The only thing different was that there were many more tourists. “That’s because of corona,” said a local, because everything is because of corona. Or through social media. Social media certainly has something to do with the fact that there are more tourists in Rome.

On the way to the Trevi Fountain, through the narrow street that leads to the cramped square where the oversized fountain was built, I noticed something: the latest hype in souvenirs. Or no, not souvenirs. Souvenirs are just magnets, key chains and aprons with a Roman penis on them. These were tourist trinkets. The latest tourist trinket was a piece of blubbery plastic that you can throw against something and it will stick to it – nothing new so far, because that already existed: the blob that you can throw against the window. But this blob, when it came into contact with whatever you threw it against, said ‘meow’.

No fewer than four men sold the blob that said meow in the narrow street near the Trevi Fountain. They brought small tables with them on which they hit the blob hard, and then it said meow. No one bought one, but I’m sure that will happen sometimes, otherwise there wouldn’t have been four sellers on that street.

The other tourist trinkets most often offered were power banks and selfie sticks. I thought power banks were a smart commodity, because the only thing you are concerned with when you walk through a busy big city all day is: ‘How much percentage do I have left?’ And it is always too little percent.

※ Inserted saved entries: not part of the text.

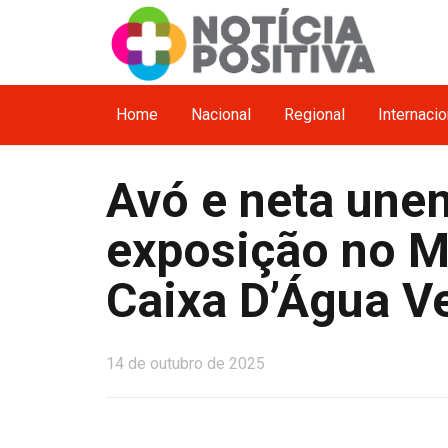
Home
Nacional
Regional
Internacio
Avó e neta une
exposição no M
Caixa D’Água V
14 de outubro de 2025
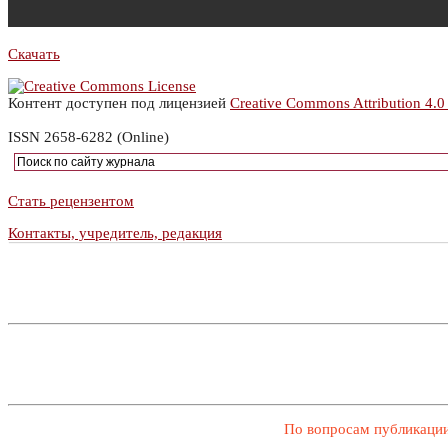
Скачать
Контент доступен под лицензией
Creative Commons Attribution 4.0
ISSN 2658-6282 (Online)
Стать рецензентом
Контакты, учредитель, редакция
По вопросам публикации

I thought the selfie stick was something from a past life, from the long gone time when people still thought it was useful to have a selfie stick. I didn’t want to make fun of the sellers, but I did want to give them tips, namely: start selling something else. But then I arrived at the Trevi Fountain and there were a few thousand tourists standing there taking pictures with their phones on a selfie stick.

The only souvenir I wanted to buy, I immediately knew for whom, was the black and white calendar with sexy priests. Our own priest every month. July a dumbass with a generous laugh, November a priest who read the newspaper with deadly seriousness. Some were more handsome than others, but they all had a certain je-ne-sais-quoi, or else sprezzatura, because we were in Italy after all.